_DATA FOR THIS EXERCISE_.
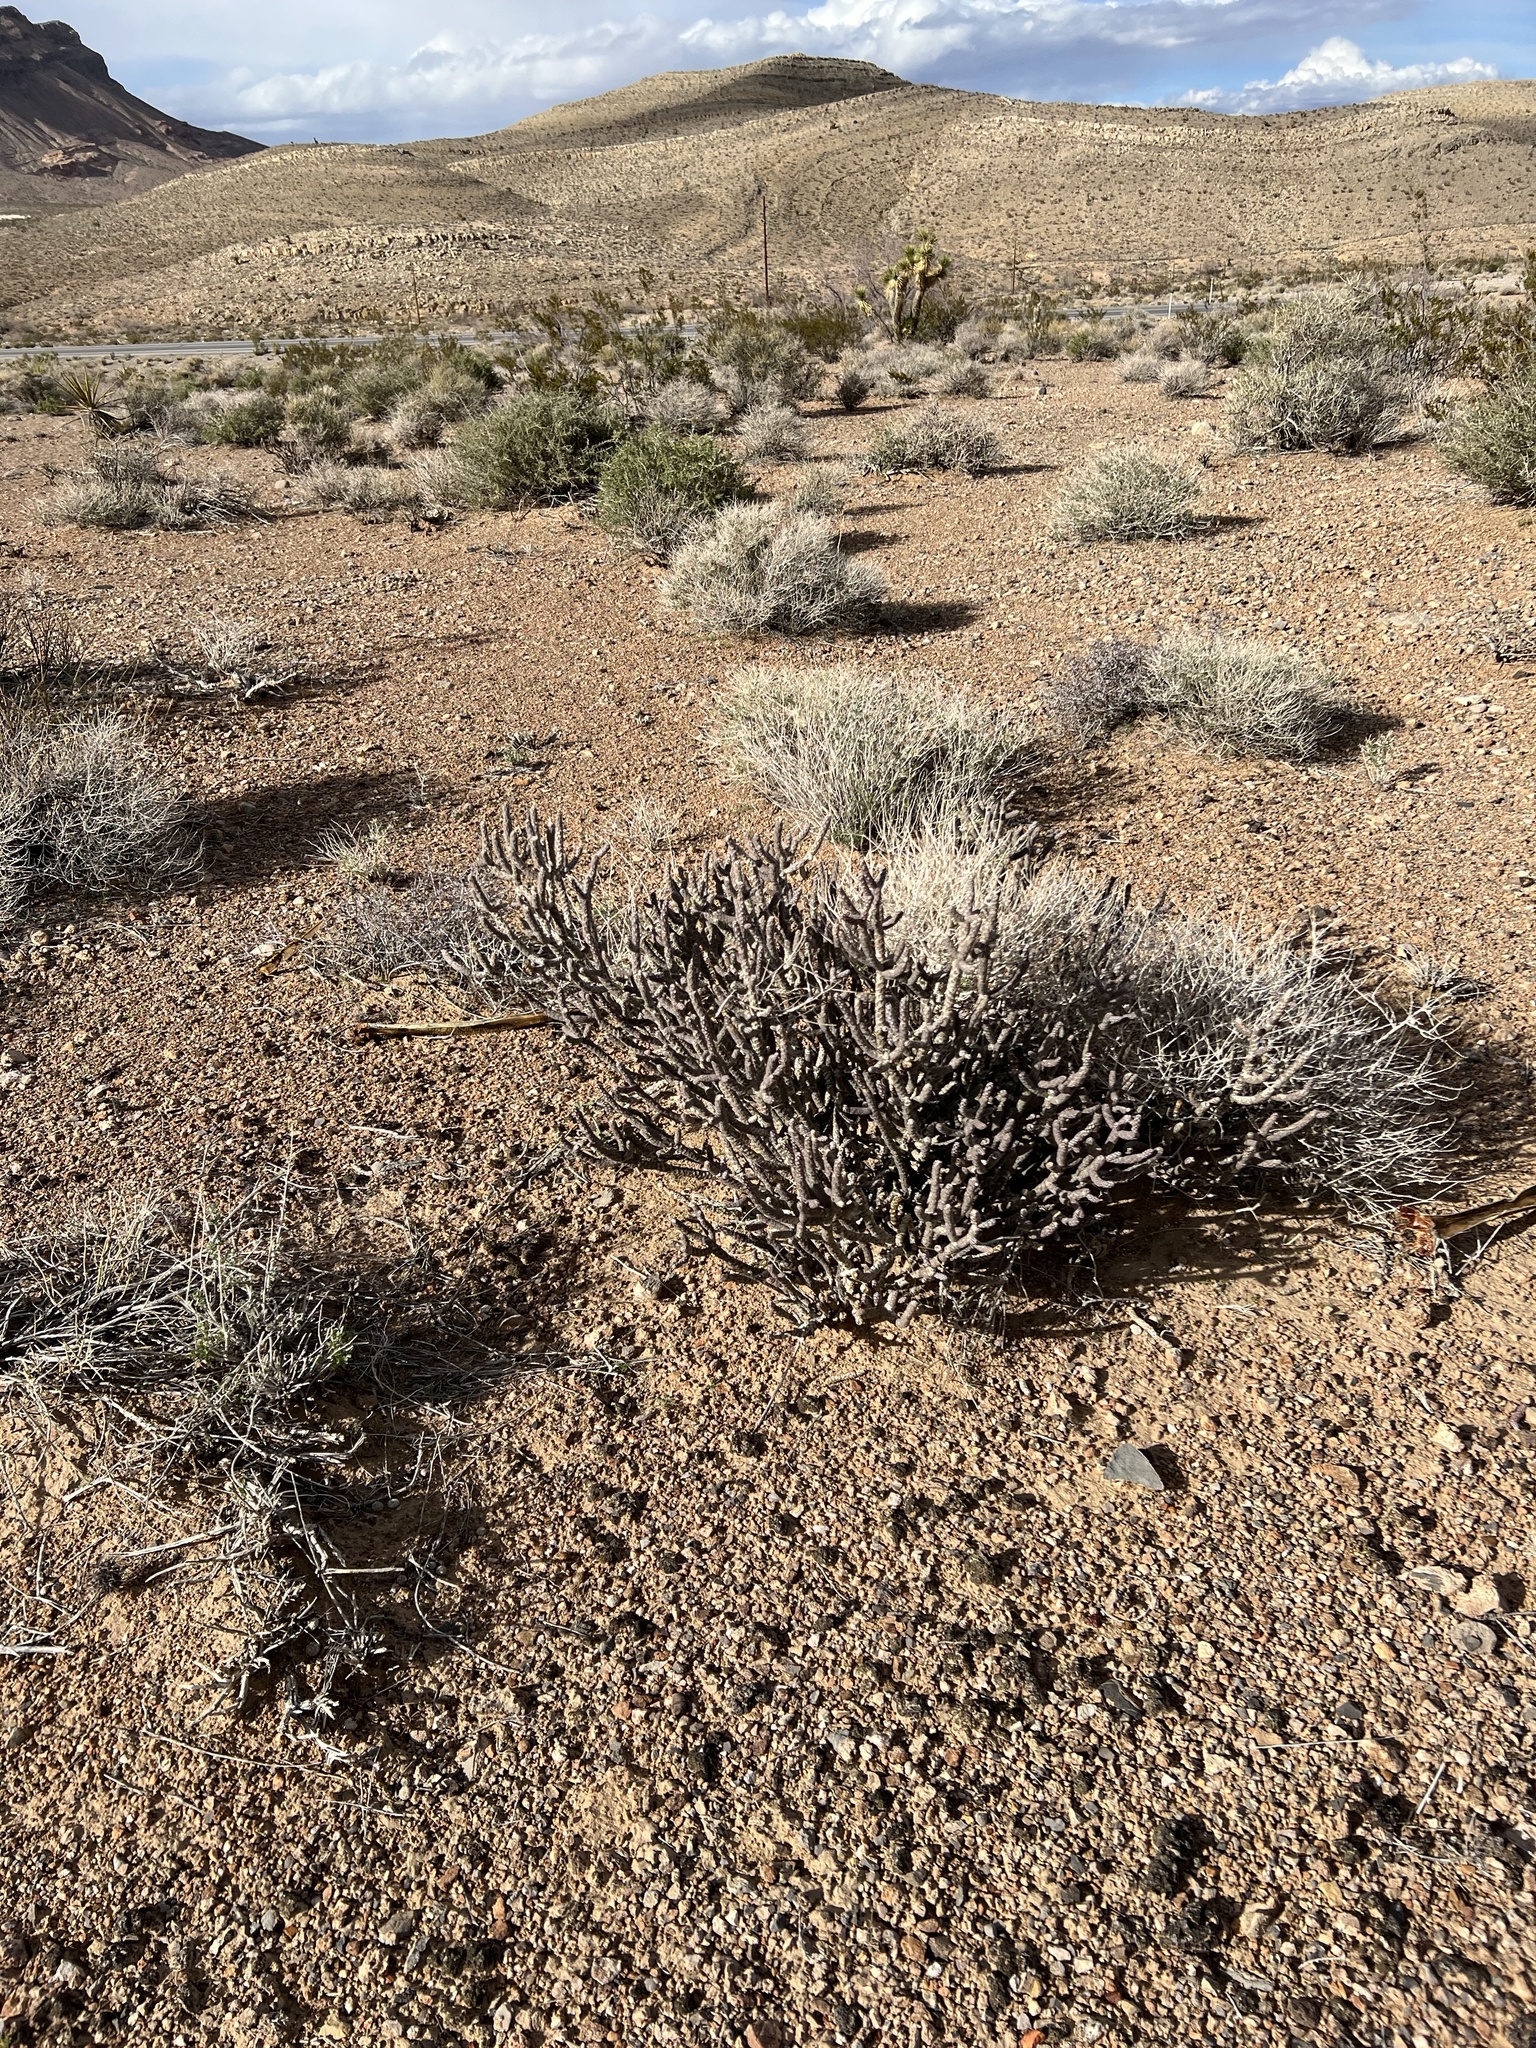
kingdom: Plantae
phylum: Tracheophyta
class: Magnoliopsida
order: Caryophyllales
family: Cactaceae
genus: Cylindropuntia
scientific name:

_WORK REQUIRED_. Quote every line of the data above word for word, leaving out the pictures.

_EXERCISE RESULT_.
kingdom: Plantae
phylum: Tracheophyta
class: Magnoliopsida
order: Caryophyllales
family: Cactaceae
genus: Cylindropuntia
scientific name:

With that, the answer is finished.